Le décret du 14 avril 2006 précise les modalités du dispositif s'agissant, notamment, du moment et de l'étendue de l'information du salarié, ainsi que des modalités de versement de l'allocation de transition professionnelle et de l'aide prévues par l'ordonnance du 13 avril 2006. Il propose, en annexe, un modèle de CTP (4).
La loi n° 2006-1770 du 30 décembre 2006, pour le développement de la participation et de l'actionnariat salarié et portant diverses dispositions d'ordre économique et social (N° Lexbase : L9268HTG) (5), a réduit de deux à un mois de salaire le montant de la pénalité à la charge des employeurs qui procèdent à un licenciement économique sans avoir proposé un contrat de transition professionnelle au salarié concerné.
L'expérimentation, débutée en avril 2006, devait initialement être close au 1er mars 2007. La loi n° 2007-290 du 5 mars 2007, instituant le droit au logement opposable et portant diverses mesures en faveur de la cohésion sociale (N° Lexbase : L5929HU7), a repoussé au 1er mars 2008 cette échéance. La même loi a également permis que les périodes de travail intercalaires soient effectuées non seulement dans le cadre de contrats à durée déterminée de moins de six mois, mais aussi, le cas échéant, dans le cadre de missions d'intérim.
La loi n° 2008-126 du 13 février 2008, relative à la réforme de l'organisation du service public de l'emploi (N° Lexbase : L8051H3L) (6), a de nouveau reporté, du 1er mars au 1er décembre 2008, la date de clôture du dispositif.

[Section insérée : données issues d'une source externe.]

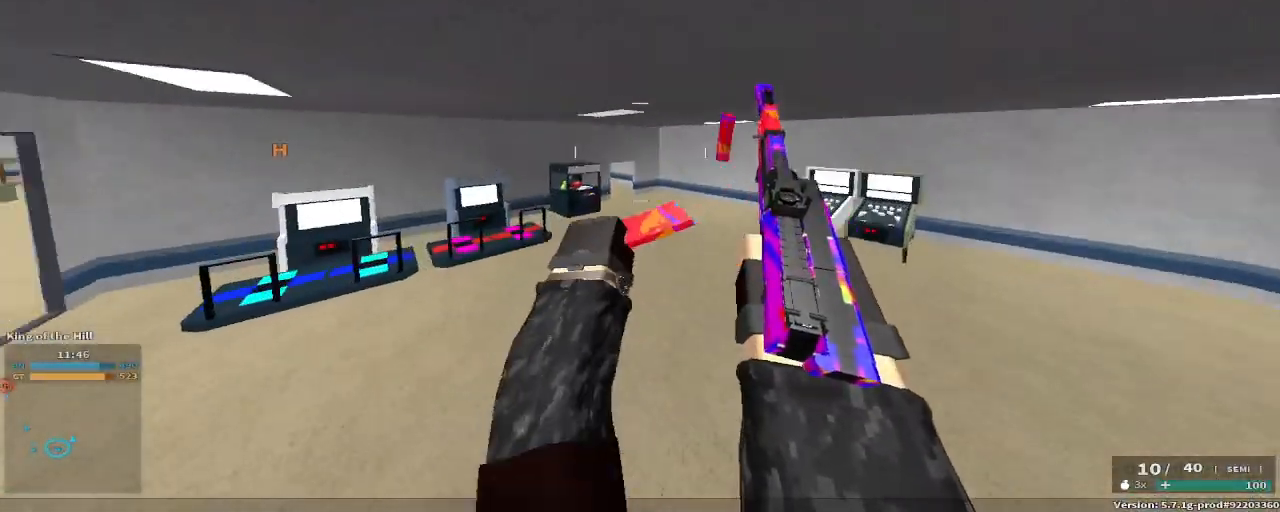
{"keys": ["d", "space", "w"], "events": [[483, "space", "down"]]}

La loi n° 2008-1425 du 27 décembre 2008, de finances pour 2009 (art. 124) (N° Lexbase : L3783IC4), a prolongé d'un an le programme expérimental du CTP. Le législateur a ainsi modifié l'ordonnance n° 2006-433 du 13 avril 2006, dont les dispositions s'appliquent également aux procédures de licenciement pour motif économique engagées entre une date fixée par décret et le 1er décembre 2009 dans dix-huit bassins d'emploi caractérisés par une situation économique, démographique et sociale très défavorable pour l'emploi.

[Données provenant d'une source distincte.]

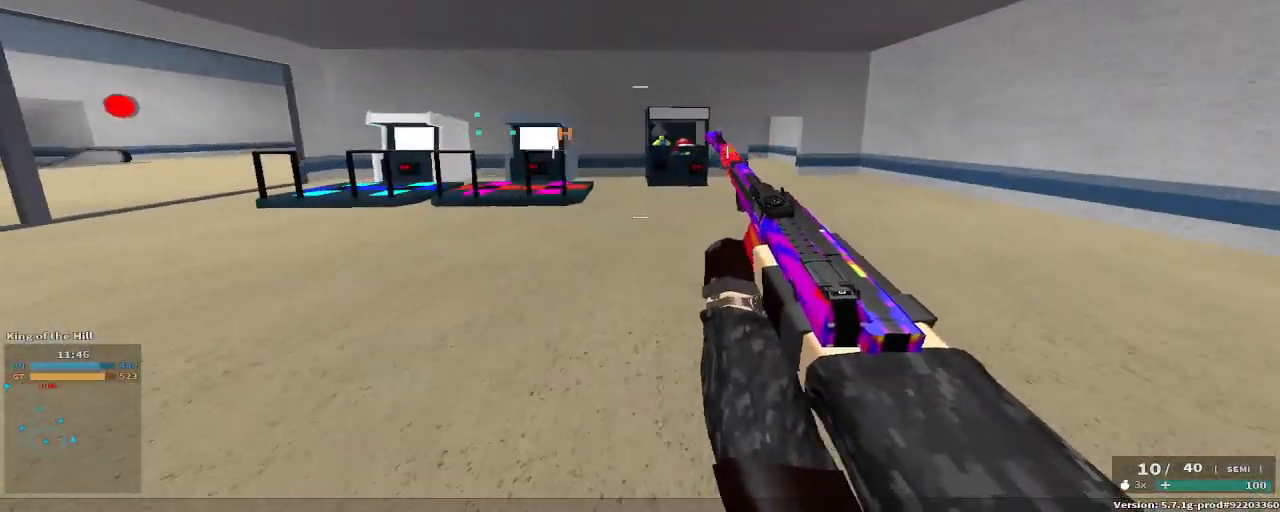
{"keys": ["d", "w"], "events": [[233, "space", "up"]]}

En revanche, la loi de finances pour 2009 a limité l'application de l'expérimentation, qui ne s'applique pas aux procédures de licenciement engagées entre le 1er décembre 2008 et la date de publication de la loi n° 2008-1425 du 27 décembre 2008, dans les bassins d'emploi lorsqu'a déjà eu lieu, soit l'entretien préalable au licenciement, soit la première réunion des instances représentatives du personnel.
B - Année 2009
Le décret n° 2009-111 du 30 janvier 2009 (N° Lexbase : L6926ICI) modifie le décret n° 2006-440 du 14 avril 2006. Désormais, les dispositions de l'ordonnance du 13 avril 2006 s'appliquent aux procédures de licenciement pour motif économique engagées avant le 1er décembre 2009 et à compter du 1er février 2009 dans les bassins d'emploi du Havre et de Niort.
Par ailleurs, en application de l'article 13-2 de la même ordonnance, un contrat de transition professionnelle est proposé aux personnes ayant adhéré à une convention de reclassement personnalisée mentionnée à l'article L. 1233-65 du Code du travail (N° Lexbase : L1247H93), à compter du 19 novembre 2008, dans les bassins d'emploi de Charleville-Mézières, Le Havre, Montbéliard, Morlaix, Niort, Saint-Dié-des-Vosges, Toulon, Valenciennes et Vitré. Cette proposition est notifiée par lettre recommandée avec accusé de réception. La personne dispose d'un délai de vingt et un jours à partir de la date de réception de cette lettre pour accepter ou refuser de signer le contrat de transition professionnelle. En l'absence de réponse, la personne est réputée avoir refusé.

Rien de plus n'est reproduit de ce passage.